Universities should reclaim their proper standing as leaders in developing world-changing technologies for the good of humankind. (Harvard, Stanford, and MIT could invest in creating a consortium for such an effort—their endowments are worth roughly $110 billion combined.)

Individuals will have to lead the way, too. You may not be able to entirely give up social media, or reject your workplace’s surveillance software—you may not even want to opt out of these things. But there is extraordinary power in defining ideals, and we can all begin to do that—for ourselves; for our networks of actual, real-life friends; for our schools; for our places of worship. We would be wise to develop more sophisticated shared norms for debating and deciding how we use invasive technology interpersonally and within our communities. That should include challenging existing norms about the use of apps and YouTube in classrooms, the ubiquity of smartphones in adolescent hands, and widespread disregard for individual privacy. People who believe that we all deserve better will need to step up to lead such efforts.

Our children are not data sets waiting to be quantified, tracked, and sold. Our intellectual output is not a mere training manual for the AI that will be used to mimic and plagiarize us. Our lives are meant not to be optimized through a screen, but to be lived—in all of our messy, tree-climbing, night-swimming, adventuresome glory. We are all better versions of ourselves when we are not tweeting or clicking “Like” or scrolling, scrolling, scrolling.

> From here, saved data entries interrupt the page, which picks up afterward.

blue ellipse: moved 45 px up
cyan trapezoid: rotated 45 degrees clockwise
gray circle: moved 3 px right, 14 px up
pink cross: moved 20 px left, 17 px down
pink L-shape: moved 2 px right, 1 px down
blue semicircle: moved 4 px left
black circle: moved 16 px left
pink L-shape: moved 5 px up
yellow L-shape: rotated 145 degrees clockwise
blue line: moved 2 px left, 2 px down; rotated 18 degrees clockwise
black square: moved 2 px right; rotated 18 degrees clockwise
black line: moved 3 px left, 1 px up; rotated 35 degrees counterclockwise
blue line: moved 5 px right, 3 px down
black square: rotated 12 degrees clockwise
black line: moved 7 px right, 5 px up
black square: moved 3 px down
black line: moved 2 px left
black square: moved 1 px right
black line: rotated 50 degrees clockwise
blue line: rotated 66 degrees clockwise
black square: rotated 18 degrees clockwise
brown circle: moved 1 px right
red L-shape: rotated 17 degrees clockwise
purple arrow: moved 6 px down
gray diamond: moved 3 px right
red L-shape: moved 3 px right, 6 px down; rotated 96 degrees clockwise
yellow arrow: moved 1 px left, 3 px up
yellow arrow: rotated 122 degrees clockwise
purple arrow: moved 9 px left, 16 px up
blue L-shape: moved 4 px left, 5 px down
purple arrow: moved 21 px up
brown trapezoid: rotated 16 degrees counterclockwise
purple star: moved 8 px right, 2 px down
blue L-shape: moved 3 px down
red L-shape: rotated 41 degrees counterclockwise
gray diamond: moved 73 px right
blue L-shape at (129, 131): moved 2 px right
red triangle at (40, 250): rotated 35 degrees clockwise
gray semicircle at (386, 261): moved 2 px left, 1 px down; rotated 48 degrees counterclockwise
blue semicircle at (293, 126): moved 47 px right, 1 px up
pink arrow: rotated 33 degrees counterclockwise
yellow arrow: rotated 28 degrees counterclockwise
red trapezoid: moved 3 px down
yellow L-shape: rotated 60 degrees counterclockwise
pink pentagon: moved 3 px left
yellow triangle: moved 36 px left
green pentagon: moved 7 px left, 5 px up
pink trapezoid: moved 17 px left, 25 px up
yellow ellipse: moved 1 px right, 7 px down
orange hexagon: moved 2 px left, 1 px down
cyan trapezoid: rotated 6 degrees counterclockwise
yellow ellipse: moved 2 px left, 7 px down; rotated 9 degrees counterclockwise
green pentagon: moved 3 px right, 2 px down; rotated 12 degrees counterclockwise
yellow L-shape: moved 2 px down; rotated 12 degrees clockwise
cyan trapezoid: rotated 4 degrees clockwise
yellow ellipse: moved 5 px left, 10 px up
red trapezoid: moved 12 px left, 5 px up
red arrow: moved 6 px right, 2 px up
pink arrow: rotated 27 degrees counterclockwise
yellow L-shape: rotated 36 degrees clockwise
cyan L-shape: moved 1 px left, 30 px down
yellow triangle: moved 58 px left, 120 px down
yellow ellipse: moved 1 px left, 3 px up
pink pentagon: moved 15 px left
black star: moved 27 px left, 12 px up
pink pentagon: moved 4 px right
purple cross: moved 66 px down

Technocrats are right that technology is a key to making the world better. But first we must describe the world as we wish it to be—the problems we wish to solve in the public interest, and in accordance with the values and rights that advance human dignity, equality, freedom, privacy, health, and happiness. And we must insist that the leaders of institutions that represent us—large and small—use technology in ways that reflect what is good for individuals and society, and not just what enriches technocrats.

We do not have to live in the world the new technocrats are designing for us. We do not have to acquiesce to their growing project of dehumanization and data mining. Each of us has agency.

No more “build it because we can.” No more algorithmic feedbags. No more infrastructure designed to make the people less powerful and the powerful more controlling. Every day we vote with our attention; it is precious, and desperately wanted by those who will use it against us for their own profit and political goals. Don’t let them.